• _Ziel der Aufgabe_
Stelle die Daten vom Anfang bis einschließlich der Zeile mit „which must not be“ als Markdown-Tabelle mit den Spalten „Nr.“ und „Zeile“ dar, wobei jede Zeile ihre Zeilennummer erhält. Leerzeilen lässt du weg.

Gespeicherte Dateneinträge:
# # # #

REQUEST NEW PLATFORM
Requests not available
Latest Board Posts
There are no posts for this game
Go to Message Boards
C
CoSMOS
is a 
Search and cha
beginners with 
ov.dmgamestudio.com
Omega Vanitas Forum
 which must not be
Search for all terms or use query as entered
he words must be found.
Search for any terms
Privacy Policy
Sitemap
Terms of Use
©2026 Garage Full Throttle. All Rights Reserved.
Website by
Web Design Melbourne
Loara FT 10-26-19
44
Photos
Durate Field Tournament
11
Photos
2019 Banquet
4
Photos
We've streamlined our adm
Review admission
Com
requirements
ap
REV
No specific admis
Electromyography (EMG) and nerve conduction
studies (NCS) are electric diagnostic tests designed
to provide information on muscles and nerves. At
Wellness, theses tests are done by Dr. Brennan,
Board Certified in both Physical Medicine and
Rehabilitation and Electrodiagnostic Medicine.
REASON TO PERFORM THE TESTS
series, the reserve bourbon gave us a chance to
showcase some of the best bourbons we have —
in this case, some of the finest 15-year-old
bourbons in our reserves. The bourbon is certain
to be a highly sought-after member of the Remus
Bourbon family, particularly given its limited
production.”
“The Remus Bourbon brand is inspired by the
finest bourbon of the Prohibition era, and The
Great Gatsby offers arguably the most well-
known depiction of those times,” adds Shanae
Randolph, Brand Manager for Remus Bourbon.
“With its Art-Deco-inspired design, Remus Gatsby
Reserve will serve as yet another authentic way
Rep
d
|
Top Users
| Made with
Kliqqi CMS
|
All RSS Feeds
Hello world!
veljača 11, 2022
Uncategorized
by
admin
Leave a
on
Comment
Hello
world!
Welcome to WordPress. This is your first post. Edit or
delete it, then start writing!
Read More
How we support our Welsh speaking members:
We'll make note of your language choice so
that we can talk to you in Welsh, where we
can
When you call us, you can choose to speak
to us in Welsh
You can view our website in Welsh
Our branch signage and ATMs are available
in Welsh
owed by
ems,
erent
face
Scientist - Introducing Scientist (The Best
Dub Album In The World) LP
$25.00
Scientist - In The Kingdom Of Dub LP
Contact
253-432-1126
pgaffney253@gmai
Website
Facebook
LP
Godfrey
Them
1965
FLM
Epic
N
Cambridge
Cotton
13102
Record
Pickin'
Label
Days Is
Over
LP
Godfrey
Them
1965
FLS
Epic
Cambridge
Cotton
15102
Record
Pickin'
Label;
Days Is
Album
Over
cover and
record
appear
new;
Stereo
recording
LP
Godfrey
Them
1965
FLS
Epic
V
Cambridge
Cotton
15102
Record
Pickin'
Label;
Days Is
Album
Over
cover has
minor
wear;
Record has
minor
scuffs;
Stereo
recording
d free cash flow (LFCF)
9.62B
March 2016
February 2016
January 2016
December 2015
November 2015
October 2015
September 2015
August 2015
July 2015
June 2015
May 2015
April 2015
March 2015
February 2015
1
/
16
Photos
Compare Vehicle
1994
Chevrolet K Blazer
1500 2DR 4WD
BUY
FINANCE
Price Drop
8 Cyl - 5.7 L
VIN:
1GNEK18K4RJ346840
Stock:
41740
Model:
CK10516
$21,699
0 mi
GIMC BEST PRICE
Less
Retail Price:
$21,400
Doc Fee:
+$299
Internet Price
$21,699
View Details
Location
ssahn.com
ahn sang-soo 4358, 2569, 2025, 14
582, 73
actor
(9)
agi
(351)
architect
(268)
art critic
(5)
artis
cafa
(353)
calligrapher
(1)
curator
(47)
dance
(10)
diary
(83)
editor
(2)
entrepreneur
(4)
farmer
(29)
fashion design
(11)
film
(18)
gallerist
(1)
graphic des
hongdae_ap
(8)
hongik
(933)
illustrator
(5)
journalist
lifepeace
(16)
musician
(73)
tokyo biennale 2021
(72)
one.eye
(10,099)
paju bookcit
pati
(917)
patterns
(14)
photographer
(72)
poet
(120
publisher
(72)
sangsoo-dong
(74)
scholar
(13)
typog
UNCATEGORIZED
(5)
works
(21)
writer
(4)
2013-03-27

# # # #

• _Lösung_
| Nr. | Zeile |
|---|---|
| 1 | REQUEST NEW PLATFORM |
| 2 | Requests not available |
| 3 | Latest Board Posts |
| 4 | There are no posts for this game |
| 5 | Go to Message Boards |
| 6 | C |
| 7 | CoSMOS |
| 8 | is a  |
| 9 | Search and cha |
| 10 | beginners with  |
| 11 | ov.dmgamestudio.com |
| 12 | Omega Vanitas Forum |
| 13 |  which must not be |